Cómo describir un sonido fuerte en la escritura

Cuando quieres transmitir un sonido fuerte o impactante en un texto, las palabras pueden convertirse en tu mejor herramienta. No se trata solo de decir "hizo ruido", sino de elegir términos que lo hagan sentir real. Un estruendo repentino, por ejemplo, puede compararse con un trueno que retumba en la montaña, o un chillido agudo que atraviesa el aire como una aguja.

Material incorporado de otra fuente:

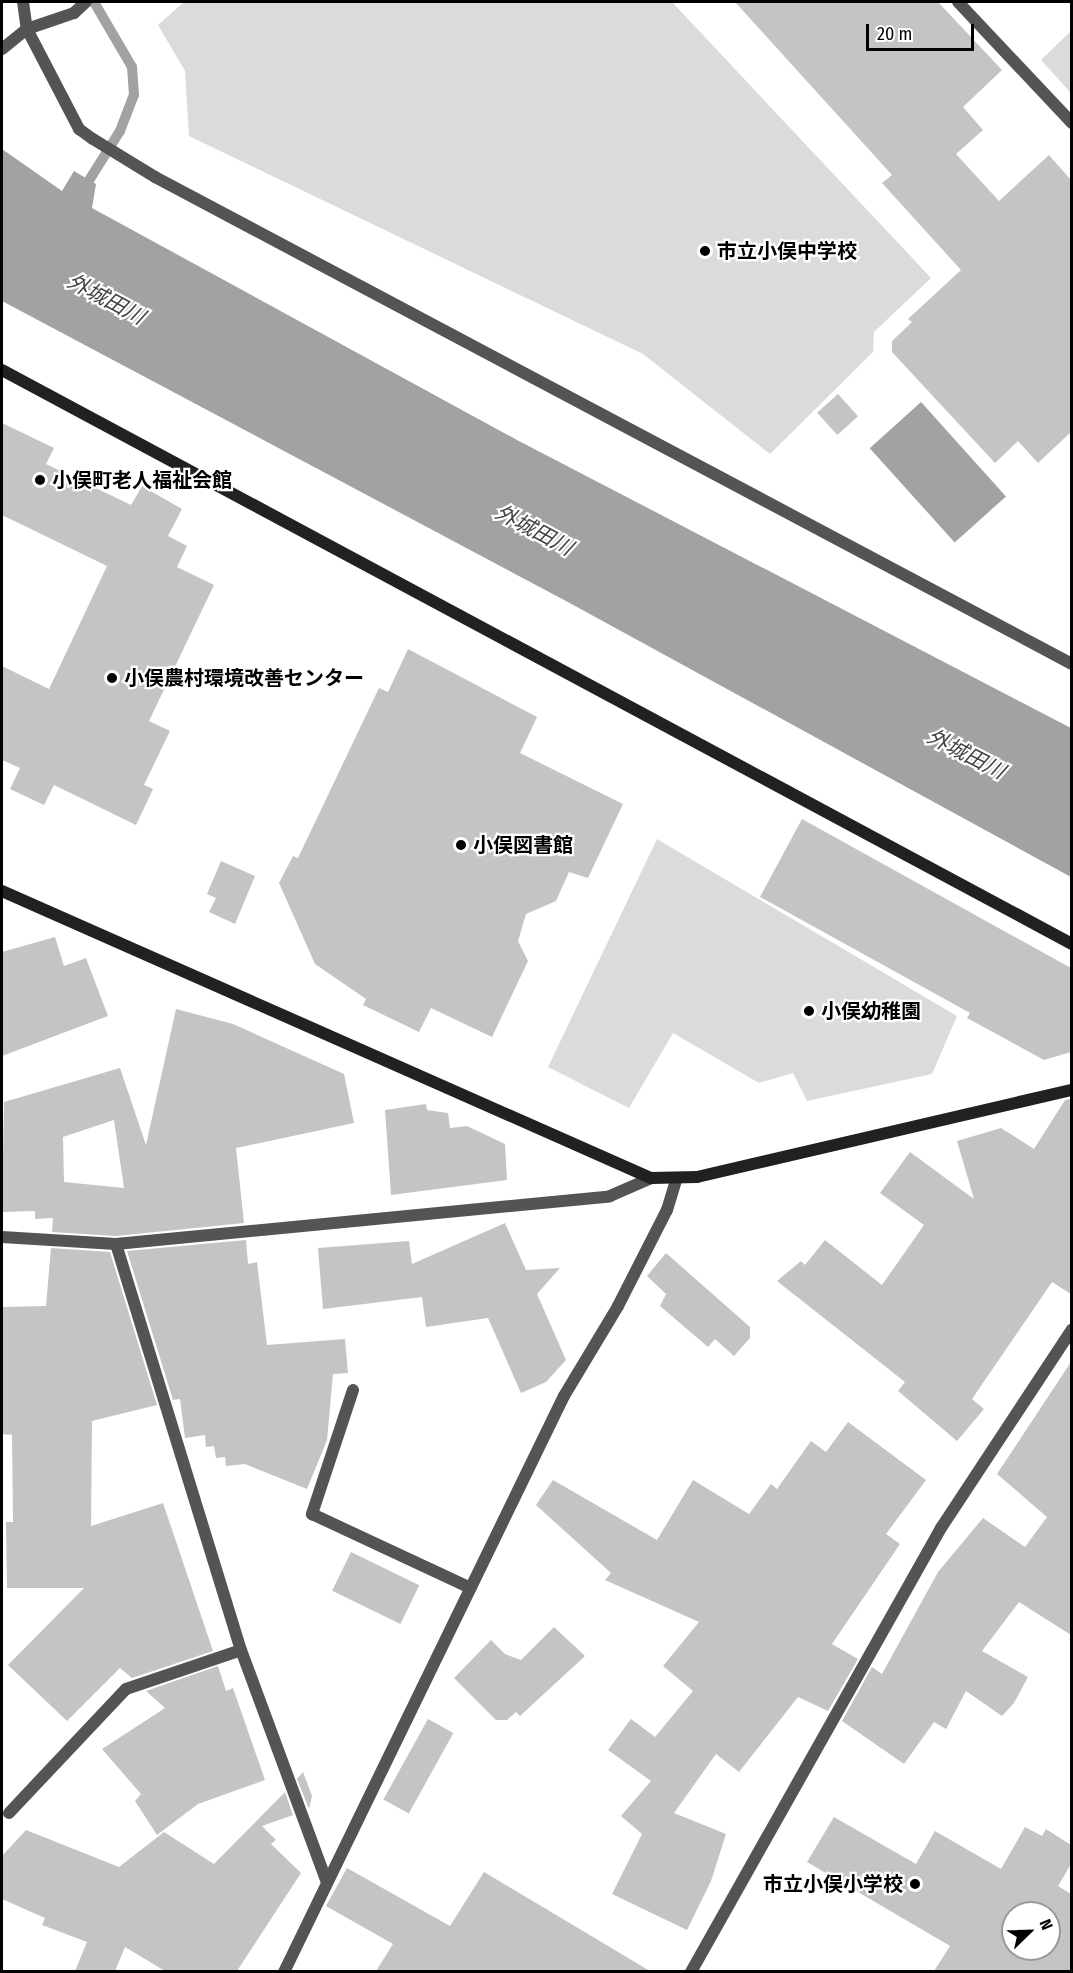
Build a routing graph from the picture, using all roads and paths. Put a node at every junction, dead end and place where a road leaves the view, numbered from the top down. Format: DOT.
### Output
graph roads {
  1 [pos="23,2"];
  2 [pos="958,2"];
  3 [pos="82,5"];
  4 [pos="27,29"];
  5 [pos="2,49"];
  6 [pos="1071,123"];
  7 [pos="2,370"];
  8 [pos="1071,664"];
  9 [pos="2,891"];
  10 [pos="1071,944"];
  11 [pos="1071,1090"];
  12 [pos="651,1178"];
  13 [pos="676,1180"];
  14 [pos="2,1237"];
  15 [pos="116,1244"];
  16 [pos="1071,1329"];
  17 [pos="353,1390"];
  18 [pos="471,1588"];
  19 [pos="242,1650"];
  20 [pos="9,1813"];
  21 [pos="327,1883"];
  22 [pos="284,1971"];
  23 [pos="691,1971"];
  1 -- 4 [label="street"];
  2 -- 6 [label="street"];
  3 -- 4 [label="street"];
  4 -- 5 [label="street"];
  4 -- 8 [label="street"];
  7 -- 10 [label="street"];
  9 -- 12 [label="street"];
  11 -- 13 [label="street"];
  12 -- 13 [label="street"];
  12 -- 15 [label="street"];
  13 -- 18 [label="street"];
  14 -- 15 [label="street"];
  15 -- 19 [label="street"];
  16 -- 23 [label="street"];
  17 -- 18 [label="street"];
  18 -- 21 [label="street"];
  19 -- 20 [label="street"];
  19 -- 21 [label="street"];
  21 -- 22 [label="street"];
}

Palabras como bramido, chirriante, ensordecedor o clank ayudan a que el lector no solo imagine, sino que casi escuche lo que estás describiendo. Imagina una puerta metálica que se cierra con un fuerte clang, o el raspado de una sierra que hiere los oídos. Cada término aporta un matiz distinto: el cacareo puede ser estridente y burlón, mientras que un resoplido suena más como una protesta mecánica o animal.

En ambientes caóticos, combinar varios sonidos intensifica la escena. Piensa en una fábrica con máquinas vibrando a toda velocidad, luces que zapean y un silbato que pita sin parar. Frases como “a todo volumen” o “de alta frecuencia” también ayudan a captar la intensidad.

El secreto está en elegir palabras que no solo nombren el sonido, sino que lo hagan vibrar en el oído del lector. Ya sea el lamento de una sirena o el crujido de algo que se quiebra, el lenguaje onomatopéyico y sensorial convierte el ruido en experiencia.